Wogan smiled too, having secured his duel with the Colonel.
‘Then Miss Townley is here, and, George, she was wearing my lady’s miniature. The women know each other.’
George’s mouth opened, and his utterance was stayed. Then,
‘It is a trap. I go home,’ he said. Despair spoke in his voice.
‘No!’ Mr. Wogan’s plans had changed.
‘Why not? I have no more to lose, and my duty to do.’
‘You do not go home, for Scrope is watching the house. He has seen you come. He is behind us now.’ Mr. Kelly’s hand went to his sword, but Wogan checked him. ‘Don’t let him think you know. We must leave the house together, and your duty is to be just now where Miss Townley is. Be quick!’
The argument had weight with Mr. Kelly. Wogan had his reasons for advancing it. If they went away together, later, Wogan could engage Mr. Scrope’s attentions while the Parson went safely on to Ryder Street. The two passed out of the shade, but not before George had placed his hand in Wogan’s. His hand was cold as ice.
CHAPTER XVII
LADY OXFORD’S ‘COUP DE THÉTRE.’
THE PARSON, WHEN the two friends had climbed the crowded stairs, began making his way towards his fate and Lady Oxford’s table, with a smile on his face. He did not see Rose, who was a little apart, hidden from him by a group of strangers. Wogan was about joining her, when a woman’s voice whispered in his ear:
‘You are mad!’
The voice was Lady Mary’s.
‘You are mad, both of you! He should be halfway to the coast by now. What brings him here? I wrote, or rather I sent to him.’
‘True,’ said Wogan, remembering the letter which he had picked up in the Parson’s lodging, and slipped into his pocket. It had been thrust clean out of his mind at the Deanery by those more pressing questions as to how the Blow had been discovered, and how they were to escape from the consequences of the discovery. He drew it out, still sealed up.
‘He has not opened it?’ she asked.
‘He has not seen it,’ replied Wogan, who began to fear from her ladyship’s discomposure that the letter held news of an urgent importance. She took the letter from his hands, and broke the seal.
‘This was my message,’ she said. There was no scrap of writing in the letter, but a feather from a bird’s wing: it meant “Fly!”
‘The feather is white,’ said Wogan. He could not have mounted it.’
‘He loses his life.’
‘Perhaps, but he keeps his honour. There is something that he must do in London if by any means he can. He must burn the papers at his lodgings and the best h
ope lies in audacity.’
Mr. Wogan tore up the sheet on which her ladyship had written Mr. Johnson’s name into fragments too minute for anyone to piece them together again.

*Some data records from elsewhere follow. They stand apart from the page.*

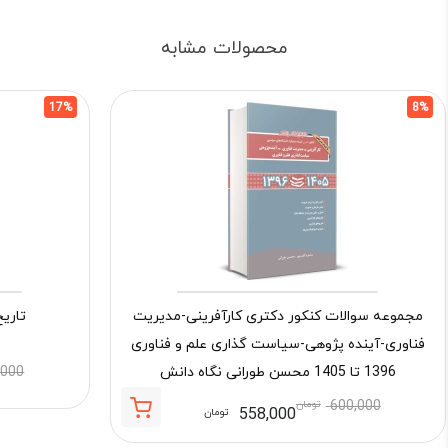
محصولات مشابه
17%
8%
مجموعه سوالات کنکور دکتری کارآفرینی-مدیریت
تاریخ 
فناوری-آینده پژوهی-سیاست گذاری علم و فناوری
1396 تا 1405 محسن طورانی نگاه دانش
,000
600,000
تومان
558,000
تومان
قیمت
قیمت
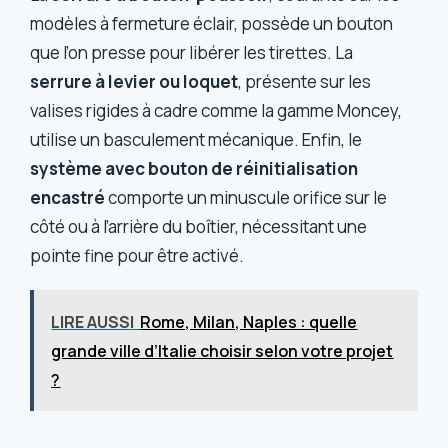
modèles à fermeture éclair, possède un bouton
que l’on presse pour libérer les tirettes. La
serrure à levier ou loquet
, présente sur les
valises rigides à cadre comme la gamme Moncey,
utilise un basculement mécanique. Enfin, le
système avec bouton de réinitialisation
encastré
comporte un minuscule orifice sur le
côté ou à l’arrière du boîtier, nécessitant une
pointe fine pour être activé.
LIRE AUSSI
Rome, Milan, Naples : quelle
grande ville d’Italie choisir selon votre projet
?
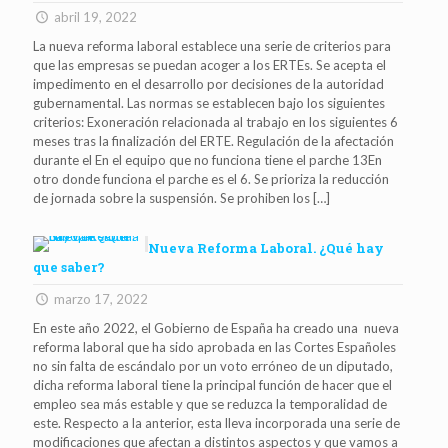
abril 19, 2022
La nueva reforma laboral establece una serie de criterios para
que las empresas se puedan acoger a los ERTEs. Se acepta el
impedimento en el desarrollo por decisiones de la autoridad
gubernamental. Las normas se establecen bajo los siguientes
criterios: Exoneración relacionada al trabajo en los siguientes 6
meses tras la finalización del ERTE. Regulación de la afectación
durante el En el equipo que no funciona tiene el parche 13En
otro donde funciona el parche es el 6. Se prioriza la reducción
de jornada sobre la suspensión. Se prohiben los
[…]
Nueva Reforma Laboral. ¿Qué hay
que saber?
marzo 17, 2022
En este año 2022, el Gobierno de España ha creado una nueva
reforma laboral que ha sido aprobada en las Cortes Españoles
no sin falta de escándalo por un voto erróneo de un diputado,
dicha reforma laboral tiene la principal función de hacer que el
empleo sea más estable y que se reduzca la temporalidad de
este. Respecto a la anterior, esta lleva incorporada una serie de
modificaciones que afectan a distintos aspectos y que vamos a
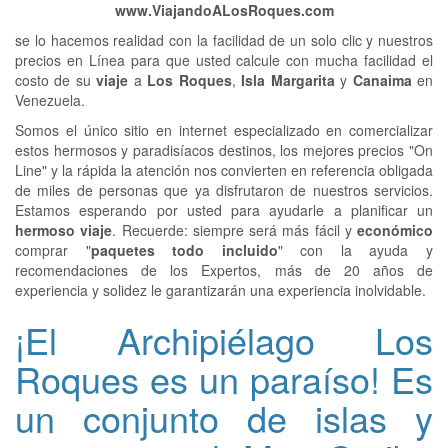
www.ViajandoALosRoques.com
se lo hacemos realidad con la facilidad de un solo clic y nuestros
precios en Línea para que usted calcule con mucha facilidad el
costo de su
viaje
a
Los Roques
,
Isla Margarita
y
Canaima
en
Venezuela.
Somos el único sitio en internet especializado en comercializar
estos hermosos y paradisíacos destinos, los mejores precios "On
Line" y la rápida la atención nos convierten en referencia obligada
de miles de personas que ya disfrutaron de nuestros servicios.
Estamos esperando por usted para ayudarle a planificar un
hermoso viaje
. Recuerde: siempre será más fácil y
económico
comprar "
paquetes todo incluido
" con la ayuda y
recomendaciones de los Expertos, más de 20 años de
experiencia y solidez le garantizarán una experiencia inolvidable.
¡El Archipiélago Los
Roques es un paraíso! Es
un conjunto de islas y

‘This proof of your good will,’ said he, ‘shall not rise in judgment against you.’
‘But you?’ said Lady Mary. ‘Why do you stay?’
Wogan laughed.
‘For one thing, I have a little business of my own to settle, and — well—’
‘And,’ said she, ‘your friend’s in danger.’
She spoke with so much kindliness that Mr. Wogan felt a trifle awkward, and turned his eyes from her face. He saw that Rose still stood alone, though many of the gallants eyed her through their quizzing-glasses.
‘Lady Mary,’ he said, ‘you have the kindest heart!’
‘Hush! Whisper it,’ she replied, ‘or you will destroy my reputation. What service would you have me do now?’
‘You see Miss Rose? You have read a certain ballad which the ignorant give to your ladyship? And you know Lady Oxford. It is Miss Rose Townley’s first visit to this house, and one cannot believe that Lady Oxford asked her with any amiable intention.’
‘And I am to be Lady Oxford’s spoil-sport?’
‘It has gone beyond sport. At this moment her ladyship has murder in her mind. The girl entered the room wearing our hostess’s portrait in diamonds,’ and he told her shortly how she came to wear it.
Lady Mary looked her horror.
‘She has hidden it, but you will not leave the girl?’
Lady Mary nodded, her lips tight closed.
Wogan presented the girl. Lady Mary made room for her at her side, and Wogan only heard her say, ‘My dear, be brave, you tremble.’
What else passed, Wogan did not desire to hear. Lady Mary had faults, they say, as a woman, but she was of a manlike courage, and her’s was the friendship of a man. Never did woman need it more than Miss Townley, and never, sure, was counsel and comfort wiser and kinder than that which, Wogan knew later, Lady Mary gave to the angry, frightened, and bewildered girl.